Join Catherine Schmitt at the Northeast Harbor Library for a presentation based on On Western Mountain, her latest article in the 2026 edition of the MDI Historical Society’s annual journal, Chebacco. The program will be available in person and online via Zoom. Registration information is not yet available.
Parts of Mount Desert Island have been continuously forested for thousands of years, reflecting the unique landscape and millennia of human relations. From Wabanaki caretakers to the European explorers, investors, and colonists who sought to make the forest their own, the history of people here is intertwined with the trees.
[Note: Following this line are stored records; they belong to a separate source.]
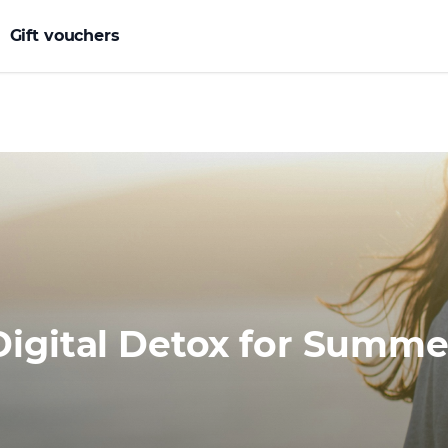
Gift vouchers
Digital Detox for Summe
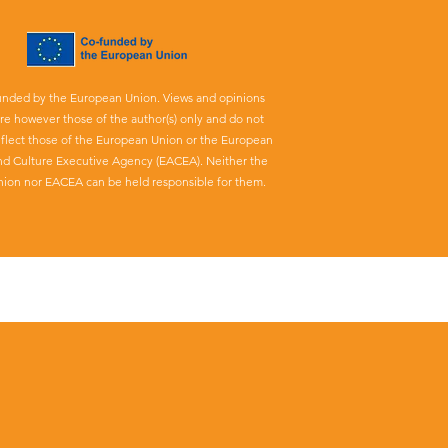
unded by the European Union. Views and opinions
re however those of the author(s) only and do not
eflect those of the European Union or the European
nd Culture Executive Agency (EACEA). Neither the
ion nor EACEA can be held responsible for them.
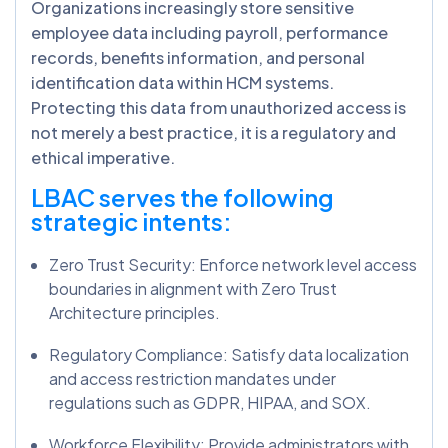
Organizations increasingly store sensitive
employee data including payroll, performance
records, benefits information, and personal
identification data within HCM systems.
Protecting this data from unauthorized access is
not merely a best practice, it is a regulatory and
ethical imperative.
LBAC serves the following
strategic intents:
Zero Trust Security: Enforce network level access
boundaries in alignment with Zero Trust
Architecture principles.
Regulatory Compliance: Satisfy data localization
and access restriction mandates under
regulations such as GDPR, HIPAA, and SOX.
Workforce Flexibility: Provide administrators with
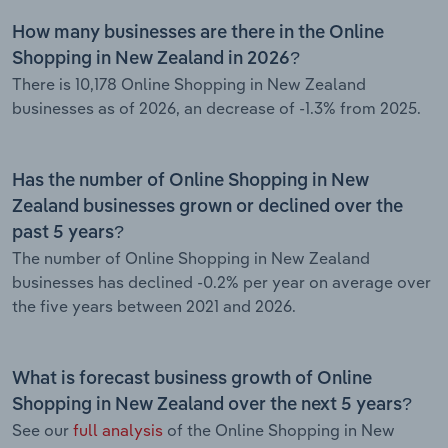
How many businesses are there in the Online
Shopping in New Zealand in 2026?
There is 10,178 Online Shopping in New Zealand
businesses as of 2026, an decrease of -1.3% from 2025.
Has the number of Online Shopping in New
Zealand businesses grown or declined over the
past 5 years?
The number of Online Shopping in New Zealand
businesses has declined -0.2% per year on average over
the five years between 2021 and 2026.
What is forecast business growth of Online
Shopping in New Zealand over the next 5 years?
See our
full analysis
of the Online Shopping in New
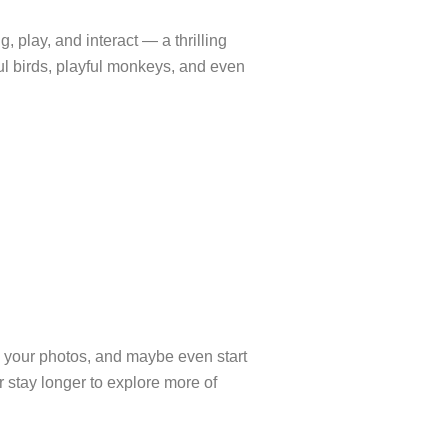
 play, and interact — a thrilling
ful birds, playful monkeys, and even
 your photos, and maybe even start
r stay longer to explore more of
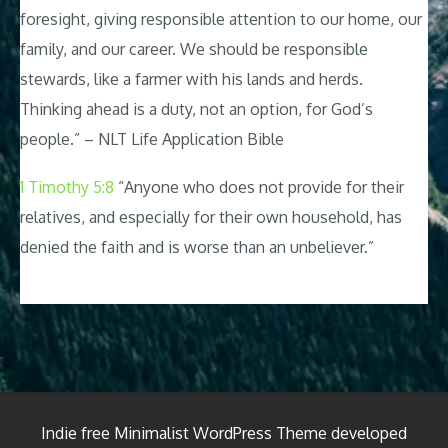
foresight, giving responsible attention to our home, our
family, and our career. We should be responsible
stewards, like a farmer with his lands and herds.
Thinking ahead is a duty, not an option, for God’s
people.” – NLT Life Application Bible
1 Timothy 5:8
“Anyone who does not provide for their
relatives, and especially for their own household, has
denied the faith and is worse than an unbeliever.”
Indie free Minimalist WordPress Theme developed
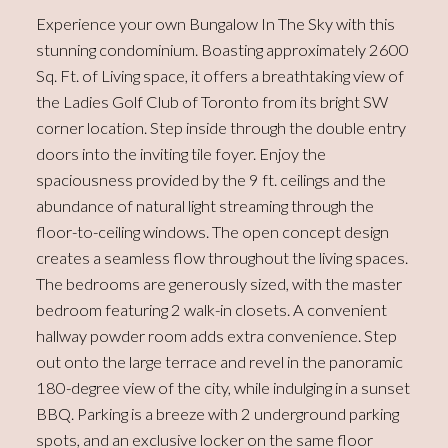
Experience your own Bungalow In The Sky with this
stunning condominium. Boasting approximately 2600
Sq. Ft. of Living space, it offers a breathtaking view of
the Ladies Golf Club of Toronto from its bright SW
corner location. Step inside through the double entry
doors into the inviting tile foyer. Enjoy the
spaciousness provided by the 9 ft. ceilings and the
abundance of natural light streaming through the
floor-to-ceiling windows. The open concept design
creates a seamless flow throughout the living spaces.
The bedrooms are generously sized, with the master
bedroom featuring 2 walk-in closets. A convenient
hallway powder room adds extra convenience. Step
out onto the large terrace and revel in the panoramic
180-degree view of the city, while indulging in a sunset
BBQ. Parking is a breeze with 2 underground parking
spots, and an exclusive locker on the same floor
The pursuit of white pine that inspired the American Revolution reached the shores of Frenchman Bay, while hills of oak and pitch pine helped fuel the emerging economy of a nation. As the island’s conifers filled sluiceways, tanneries, and sawmills, concern for the fate of the forest inspired another revolutionary idea: people coming together to make decisions about the future of the landscape, preserving the forests that remain vital to the pursuit of democracy today.
Catherine Schmitt is the author of Trees of Acadia: The Past, Present & Future of Park Forests, published in Spring 2026 from Down East Books, and a science communication specialist with Schoodic Institute at Acadia National Park. She has contributed to the MDI Historical Society’s history journal, Chebacco, for over a decade.